Find every line below with the word "right". Then give only how many there are.

• **Data supplied**:
________________________________________

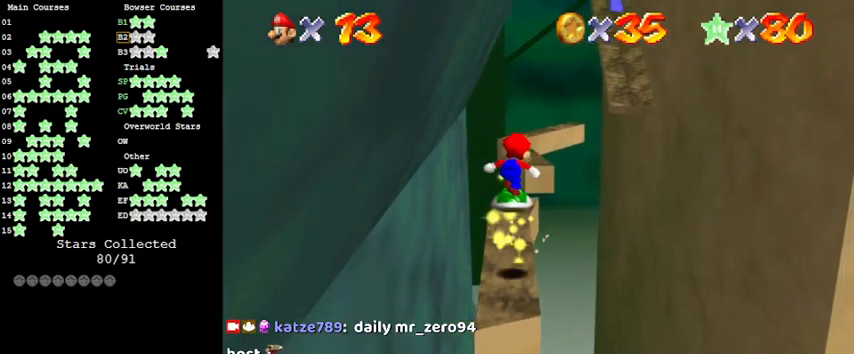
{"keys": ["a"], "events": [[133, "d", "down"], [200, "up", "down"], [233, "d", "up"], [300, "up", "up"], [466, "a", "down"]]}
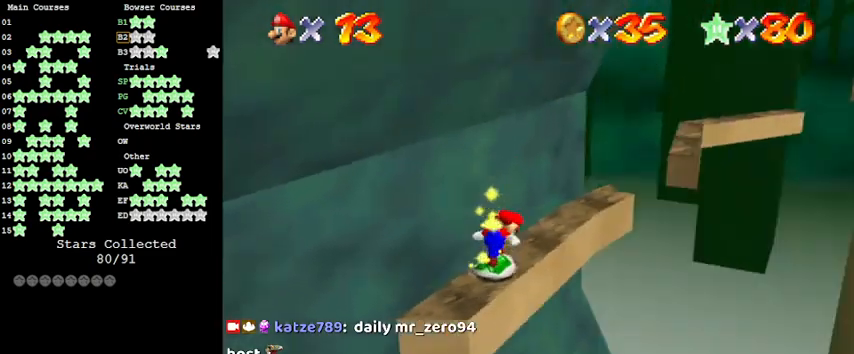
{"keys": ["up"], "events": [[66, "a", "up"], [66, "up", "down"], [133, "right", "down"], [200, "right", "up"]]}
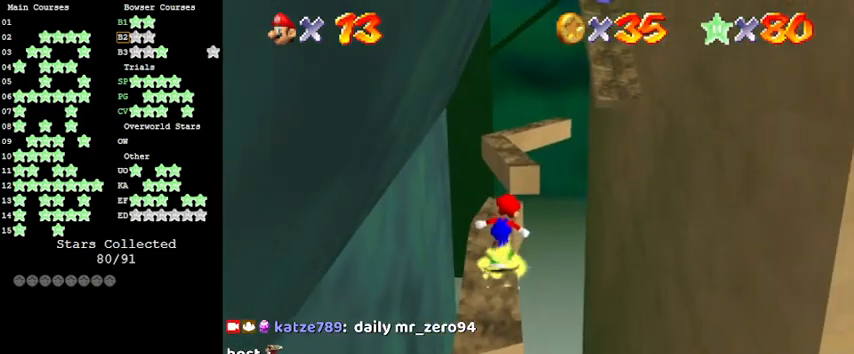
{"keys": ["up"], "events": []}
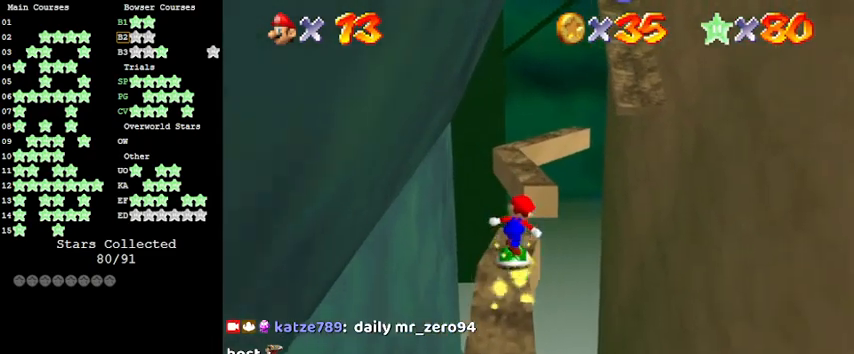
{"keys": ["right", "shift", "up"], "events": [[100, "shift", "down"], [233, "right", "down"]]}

________________________________________

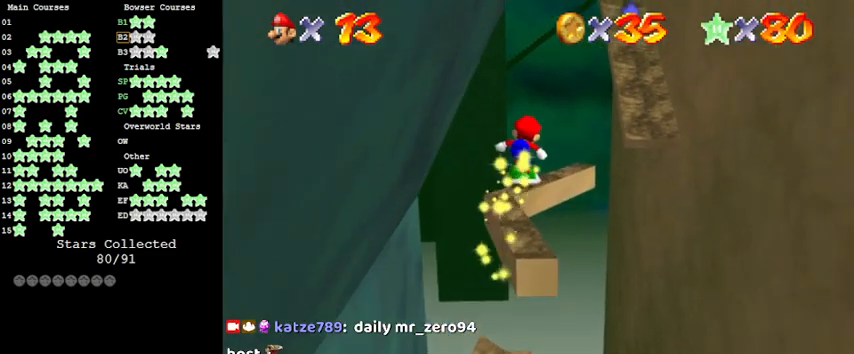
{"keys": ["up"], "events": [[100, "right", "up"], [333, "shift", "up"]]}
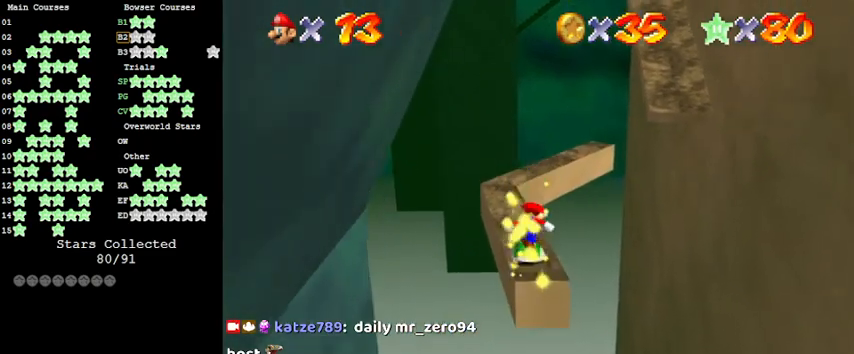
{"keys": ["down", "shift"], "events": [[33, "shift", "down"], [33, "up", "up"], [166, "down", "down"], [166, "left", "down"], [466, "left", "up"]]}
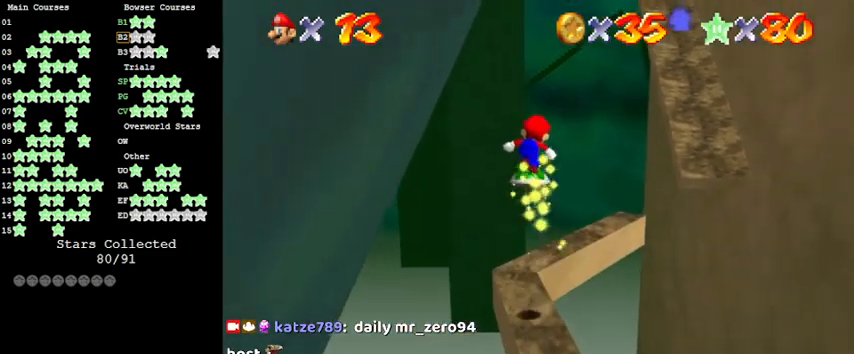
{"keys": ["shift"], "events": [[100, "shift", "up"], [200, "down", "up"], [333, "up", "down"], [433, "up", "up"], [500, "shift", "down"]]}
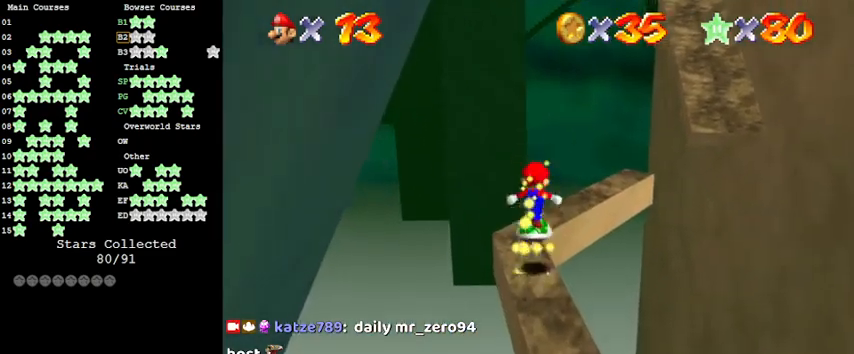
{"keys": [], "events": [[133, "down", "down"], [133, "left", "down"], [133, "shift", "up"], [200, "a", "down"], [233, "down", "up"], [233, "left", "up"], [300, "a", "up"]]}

________________________________________

• **Completed exercise**:
3